Title: Simplifying process parameters of unfolding algebraic data types


In preparation for ICTAC 2023, in this talk I will present the work done in collaboration with Jeroen Keiren and Thomas Neele.

Complex abstract data types are often used to facilitate creating concise models of the behavior of realistic systems. However, static analysis techniques that aim to optimize such models often consider variables of complex types as a single indivisible unit. The use of complex data types thus negatively affects the optimizations that can be performed. To address this problem, Groote and Lisser introduced a technique for flattening the structure of process parameters, then implemented in mCRL2 in the tool lpsparunfold. We have extended the technique behind lpsparufold and implemented the changes. In this talk I will first give some context, I will then introduce the original lpsparunfold technique by Groote and Lisser, after I will describe our extensions and finally discuss the results of the application of our extended technique on various specifications from different domains.


Tom Franken

Title: An Autonomous Data Language


In the colloquium, I will practice my talk to be given at ICTAC 2023. Therefore I will present AuDaLa, including a motivation, some semantics and at least one example, within 20-30 minutes. During ICTAC, the abstract for the talk is the abstract of the paper:Nowadays, the main advances in computational power are due to parallelism.
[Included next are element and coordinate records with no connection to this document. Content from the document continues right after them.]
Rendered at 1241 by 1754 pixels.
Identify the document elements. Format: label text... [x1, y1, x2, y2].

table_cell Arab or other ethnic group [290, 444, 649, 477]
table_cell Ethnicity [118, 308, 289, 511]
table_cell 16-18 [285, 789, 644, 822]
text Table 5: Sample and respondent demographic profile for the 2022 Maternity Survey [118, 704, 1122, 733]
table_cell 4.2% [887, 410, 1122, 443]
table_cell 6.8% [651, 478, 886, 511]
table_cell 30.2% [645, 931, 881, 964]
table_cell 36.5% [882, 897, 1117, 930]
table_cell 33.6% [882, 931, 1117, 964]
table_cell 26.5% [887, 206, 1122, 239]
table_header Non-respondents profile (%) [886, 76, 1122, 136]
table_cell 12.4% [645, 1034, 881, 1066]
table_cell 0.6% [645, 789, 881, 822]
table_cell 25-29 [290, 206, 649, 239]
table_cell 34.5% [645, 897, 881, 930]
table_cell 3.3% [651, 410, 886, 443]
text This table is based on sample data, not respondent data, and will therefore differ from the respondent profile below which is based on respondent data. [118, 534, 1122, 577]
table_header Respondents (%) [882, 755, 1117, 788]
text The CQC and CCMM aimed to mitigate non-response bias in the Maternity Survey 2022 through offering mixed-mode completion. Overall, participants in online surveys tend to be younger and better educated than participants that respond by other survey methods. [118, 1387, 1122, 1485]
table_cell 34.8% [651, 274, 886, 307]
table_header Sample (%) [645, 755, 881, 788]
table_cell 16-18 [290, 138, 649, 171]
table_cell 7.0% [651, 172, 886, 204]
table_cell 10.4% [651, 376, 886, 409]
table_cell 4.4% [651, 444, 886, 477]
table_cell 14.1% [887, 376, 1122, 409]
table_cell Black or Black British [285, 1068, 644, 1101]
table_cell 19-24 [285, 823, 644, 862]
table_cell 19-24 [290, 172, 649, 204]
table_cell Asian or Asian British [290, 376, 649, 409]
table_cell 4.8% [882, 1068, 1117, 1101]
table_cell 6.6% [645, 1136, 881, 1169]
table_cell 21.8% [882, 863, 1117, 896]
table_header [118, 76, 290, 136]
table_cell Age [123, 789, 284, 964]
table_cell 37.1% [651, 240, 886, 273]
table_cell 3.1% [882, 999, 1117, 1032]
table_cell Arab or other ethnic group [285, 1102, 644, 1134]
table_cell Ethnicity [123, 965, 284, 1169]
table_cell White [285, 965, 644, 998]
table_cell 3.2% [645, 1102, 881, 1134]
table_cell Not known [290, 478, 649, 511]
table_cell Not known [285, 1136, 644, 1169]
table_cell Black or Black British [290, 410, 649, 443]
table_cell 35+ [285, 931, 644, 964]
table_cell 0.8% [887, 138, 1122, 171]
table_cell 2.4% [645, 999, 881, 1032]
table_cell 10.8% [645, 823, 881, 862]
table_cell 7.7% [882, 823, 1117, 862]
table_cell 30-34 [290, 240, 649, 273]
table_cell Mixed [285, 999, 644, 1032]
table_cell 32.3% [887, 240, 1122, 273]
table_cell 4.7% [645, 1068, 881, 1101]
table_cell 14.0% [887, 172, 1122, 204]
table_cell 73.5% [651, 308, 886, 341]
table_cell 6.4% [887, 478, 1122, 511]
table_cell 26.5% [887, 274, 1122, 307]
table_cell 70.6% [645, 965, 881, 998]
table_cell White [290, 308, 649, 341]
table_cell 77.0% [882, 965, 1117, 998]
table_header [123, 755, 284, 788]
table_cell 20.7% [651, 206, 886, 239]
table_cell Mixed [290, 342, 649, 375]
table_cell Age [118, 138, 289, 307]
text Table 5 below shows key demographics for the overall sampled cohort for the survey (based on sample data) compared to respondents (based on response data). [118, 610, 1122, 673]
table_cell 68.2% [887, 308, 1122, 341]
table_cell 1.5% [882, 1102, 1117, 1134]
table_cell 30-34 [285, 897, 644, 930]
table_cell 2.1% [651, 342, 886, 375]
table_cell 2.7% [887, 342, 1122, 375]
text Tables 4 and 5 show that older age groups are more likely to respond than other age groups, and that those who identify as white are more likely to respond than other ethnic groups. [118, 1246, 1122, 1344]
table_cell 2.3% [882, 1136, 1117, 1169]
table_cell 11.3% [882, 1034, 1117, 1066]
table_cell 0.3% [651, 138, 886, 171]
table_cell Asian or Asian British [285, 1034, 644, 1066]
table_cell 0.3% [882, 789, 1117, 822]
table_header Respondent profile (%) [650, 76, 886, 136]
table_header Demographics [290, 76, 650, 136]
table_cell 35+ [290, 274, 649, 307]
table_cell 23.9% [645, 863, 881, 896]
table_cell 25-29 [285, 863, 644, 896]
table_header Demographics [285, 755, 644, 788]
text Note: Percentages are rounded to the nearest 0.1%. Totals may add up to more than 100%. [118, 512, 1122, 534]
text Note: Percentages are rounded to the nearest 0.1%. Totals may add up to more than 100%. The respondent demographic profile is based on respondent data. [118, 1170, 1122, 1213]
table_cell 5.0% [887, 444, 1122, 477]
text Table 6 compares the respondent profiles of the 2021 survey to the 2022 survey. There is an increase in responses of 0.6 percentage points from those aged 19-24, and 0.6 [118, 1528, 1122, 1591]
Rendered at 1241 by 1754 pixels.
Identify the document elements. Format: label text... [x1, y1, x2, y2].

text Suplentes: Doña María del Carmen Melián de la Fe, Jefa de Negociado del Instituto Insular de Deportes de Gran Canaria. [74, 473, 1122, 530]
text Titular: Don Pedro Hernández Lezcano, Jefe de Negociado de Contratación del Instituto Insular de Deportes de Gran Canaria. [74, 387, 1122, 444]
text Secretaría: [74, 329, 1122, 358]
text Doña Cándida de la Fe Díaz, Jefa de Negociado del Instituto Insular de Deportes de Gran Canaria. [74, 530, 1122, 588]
However, most parallel languages have been designed with a focus on processors and threads. This makes dealing with data and memory in programs hard, which distances the implementation from its original algorithm. We propose a new paradigm for parallel programming, the data-autonomous paradigm, where computation is performed by autonomous data elements. Programs in this paradigm are focused on making the data collaborate in a highly parallel fashion. We furthermore present AuDaLa, the first data autonomous programming language, and include an operational semantics. Programming in AuDaLa is very natural, as illustrated by examples, albeit in a style very different from sequential and contemporary parallel programming.